> To-do list
[1] Extract the passage of the Scorching Ping Pong Girls article running from "灼熱の卓球娘 (Shakunetsu no" up to and including "(List of volumes)", copying it word for word.
[2] Continue the Scorching Ping Pong Girls article from the point where it stops.

> Document
————————

- First tankōbon volume cover

灼熱の卓球娘 (Shakunetsu no Takkyū Musume)
- Genre: Sports
- Written by: Yagura Asano
- Published by: Shueisha
- Magazine: Jump SQ.19 (December 19, 2013 – February 19, 2015); Tonari no Young Jump (May 15, 2015 – February 1, 2019);
- Original run: December 19, 2013 – February 1, 2019
- Volumes: 7 (List of volumes)
- Directed by: Yasuhiro Irie
- Produced by: Hiroyuki Tanaka; Shoichi Hotta; Yoshikazu Beniya; Taro Iwahana; Mika Shimizu; Jun Fukuda; Takaya Ibira; Shunsuke Matsumura; Takeshi Ishigaki;
- Written by: Hideyuki Kurata
- Music by: Monaca Keiichi Hirokawa; Kuniyuki Takahashi; Hidekazu Tanaka;
- Studio: Kinema Citrus
- Licensed by: NA: Crunchyroll;
- Original network: TV Tokyo, AT-X, BS Japan
- Original run: October 3, 2016 – December 19, 2016
- Episodes: 12 (List of episodes)

Scorching Ping Pong Girls Reburn!!
- Written by: Yagura Asano
- Published by: Takeshobo
- Magazine: Storia Dash
- Original run: April 28, 2023 – present
- Volumes: 3

= Scorching Ping Pong Girls =

Japanese manga and anime series

Scorching Ping Pong Girls (灼熱の卓球娘, Shakunetsu no Takkyū Musume) is a Japanese manga series by Yagura Asano about table tennis. The original run began serialization in Shueisha's shōnen manga magazine Jump SQ.19 in 2013. After Jump SQ.19 ended publication in February 2015, the manga moved to Shueisha's online platform Tonari no Young Jump in May 2015, and finished in February 2019. It has been collected in seven tankōbon volumes. A continuation, titled Scorching Ping Pong Girls Reburn!!, began serialization on Takeshobo's Storia Dash website from April 2023. An anime television series adaptation by Kinema Citrus aired in Japan between October and December 2016.

————————

> Record list
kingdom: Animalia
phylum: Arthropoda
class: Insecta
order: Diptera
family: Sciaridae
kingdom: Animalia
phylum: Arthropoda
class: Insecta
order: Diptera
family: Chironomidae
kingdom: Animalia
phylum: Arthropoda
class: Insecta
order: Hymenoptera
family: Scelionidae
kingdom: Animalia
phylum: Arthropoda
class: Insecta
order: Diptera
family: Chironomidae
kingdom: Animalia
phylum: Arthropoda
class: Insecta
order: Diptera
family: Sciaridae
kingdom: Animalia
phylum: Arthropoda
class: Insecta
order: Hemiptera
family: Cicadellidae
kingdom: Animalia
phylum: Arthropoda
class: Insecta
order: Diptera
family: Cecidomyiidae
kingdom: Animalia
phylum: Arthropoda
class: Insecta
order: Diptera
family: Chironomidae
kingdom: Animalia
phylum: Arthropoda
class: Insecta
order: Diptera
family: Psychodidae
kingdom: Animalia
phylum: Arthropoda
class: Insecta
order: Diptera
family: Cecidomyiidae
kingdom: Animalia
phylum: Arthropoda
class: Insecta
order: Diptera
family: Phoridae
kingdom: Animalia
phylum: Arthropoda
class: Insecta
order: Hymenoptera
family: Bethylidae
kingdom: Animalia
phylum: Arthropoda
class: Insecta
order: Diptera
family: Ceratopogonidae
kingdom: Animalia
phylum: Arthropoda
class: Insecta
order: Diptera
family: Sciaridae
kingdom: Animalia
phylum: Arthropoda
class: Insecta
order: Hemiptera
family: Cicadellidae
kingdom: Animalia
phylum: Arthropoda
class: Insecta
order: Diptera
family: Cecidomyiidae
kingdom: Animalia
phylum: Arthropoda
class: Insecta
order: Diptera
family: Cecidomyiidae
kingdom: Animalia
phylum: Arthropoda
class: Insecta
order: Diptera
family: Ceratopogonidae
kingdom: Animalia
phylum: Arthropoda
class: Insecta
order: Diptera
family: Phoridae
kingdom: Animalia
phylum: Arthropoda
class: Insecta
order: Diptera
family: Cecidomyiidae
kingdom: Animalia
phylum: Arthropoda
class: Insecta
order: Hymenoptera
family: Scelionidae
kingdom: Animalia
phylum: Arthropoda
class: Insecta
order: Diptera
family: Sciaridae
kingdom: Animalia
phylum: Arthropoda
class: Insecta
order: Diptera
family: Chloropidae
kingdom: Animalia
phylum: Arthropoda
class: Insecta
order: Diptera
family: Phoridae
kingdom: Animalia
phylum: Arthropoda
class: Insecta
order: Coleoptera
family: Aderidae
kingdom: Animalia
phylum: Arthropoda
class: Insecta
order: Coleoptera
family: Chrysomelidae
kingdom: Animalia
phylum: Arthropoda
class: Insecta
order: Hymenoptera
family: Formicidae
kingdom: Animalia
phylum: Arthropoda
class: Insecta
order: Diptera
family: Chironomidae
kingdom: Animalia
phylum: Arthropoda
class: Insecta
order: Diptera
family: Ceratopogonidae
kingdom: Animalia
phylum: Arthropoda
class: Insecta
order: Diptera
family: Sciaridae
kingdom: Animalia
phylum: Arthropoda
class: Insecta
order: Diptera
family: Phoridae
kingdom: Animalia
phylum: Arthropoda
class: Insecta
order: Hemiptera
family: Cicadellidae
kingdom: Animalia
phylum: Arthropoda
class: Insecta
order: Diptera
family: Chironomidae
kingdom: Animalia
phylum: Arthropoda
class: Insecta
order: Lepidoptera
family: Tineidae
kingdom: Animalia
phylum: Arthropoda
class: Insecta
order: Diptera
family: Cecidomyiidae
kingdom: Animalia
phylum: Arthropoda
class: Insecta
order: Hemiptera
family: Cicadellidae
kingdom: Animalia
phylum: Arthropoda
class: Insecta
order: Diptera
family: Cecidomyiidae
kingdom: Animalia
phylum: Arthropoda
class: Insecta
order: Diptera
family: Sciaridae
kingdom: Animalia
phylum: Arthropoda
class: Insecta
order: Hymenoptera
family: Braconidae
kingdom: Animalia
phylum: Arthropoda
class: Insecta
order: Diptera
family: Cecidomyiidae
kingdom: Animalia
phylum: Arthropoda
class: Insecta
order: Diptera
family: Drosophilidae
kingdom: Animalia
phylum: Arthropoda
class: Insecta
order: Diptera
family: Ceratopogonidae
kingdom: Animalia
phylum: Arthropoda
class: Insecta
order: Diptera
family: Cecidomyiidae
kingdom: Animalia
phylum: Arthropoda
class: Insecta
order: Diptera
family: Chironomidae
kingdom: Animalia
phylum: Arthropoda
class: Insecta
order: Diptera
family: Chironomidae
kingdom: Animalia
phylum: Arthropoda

————————

> Answers to the exercises
[1]
灼熱の卓球娘 (Shakunetsu no Takkyū Musume)
- Genre: Sports
- Written by: Yagura Asano
- Published by: Shueisha
- Magazine: Jump SQ.19 (December 19, 2013 – February 19, 2015); Tonari no Young Jump (May 15, 2015 – February 1, 2019);
- Original run: December 19, 2013 – February 1, 2019
- Volumes: 7 (List of volumes)

[2]
==Characters==
===Suzumegahara Municipal Junior High===
- Koyori Tsumujikaze (旋風 こより, Tsumujikaze Koyori)

A shy transfer student who joins Suzumegahara's table tennis club. She loves table tennis and was a prefectural semifinalist in her previous school.
- Agari Kamiya (上矢 あがり, Kamiya Agari)

A second year in the table tennis club and the ace prior to Koyori joining the club.
- Hanabi Tenka (天下 ハナビ, Tenka Hanabi)

A second year table tennis club member who is classmates with Koyori and Agari. She is an energetic girl who possesses an offensive playstyle involving fast returns.
- Hokuto Itsumo (出雲 ほくと, Izumo Hokuto)

A second year table tennis club member who is friends with Hanabi. She generally uses a calculative playstyle, allowing her to manipulate how her opponents hit the ball, and can guess what type of underwear someone is wearing from their paddle. Her family runs a table tennis specialist store.
- Mune Ōmune (大宗 夢音, Ōmune Mune)

A third year and the vice-captain of the table tennis club. Nicknamed Munemune (ムネムネ) due to her ample breasts.
- Kiruka Ushirode (後手 キルカ, Ushirode Kiruka)

A third year and the captain of the table tennis club. She generally uses a playstyle that involves a backspin chop that forces her opponent to make errors when returning shots, and enjoys imposing penalties on her clubmates during practice.

===Mozuyama Junior High===
- Kururi Futamaru (二重丸 くるり, Futamaru Kururi)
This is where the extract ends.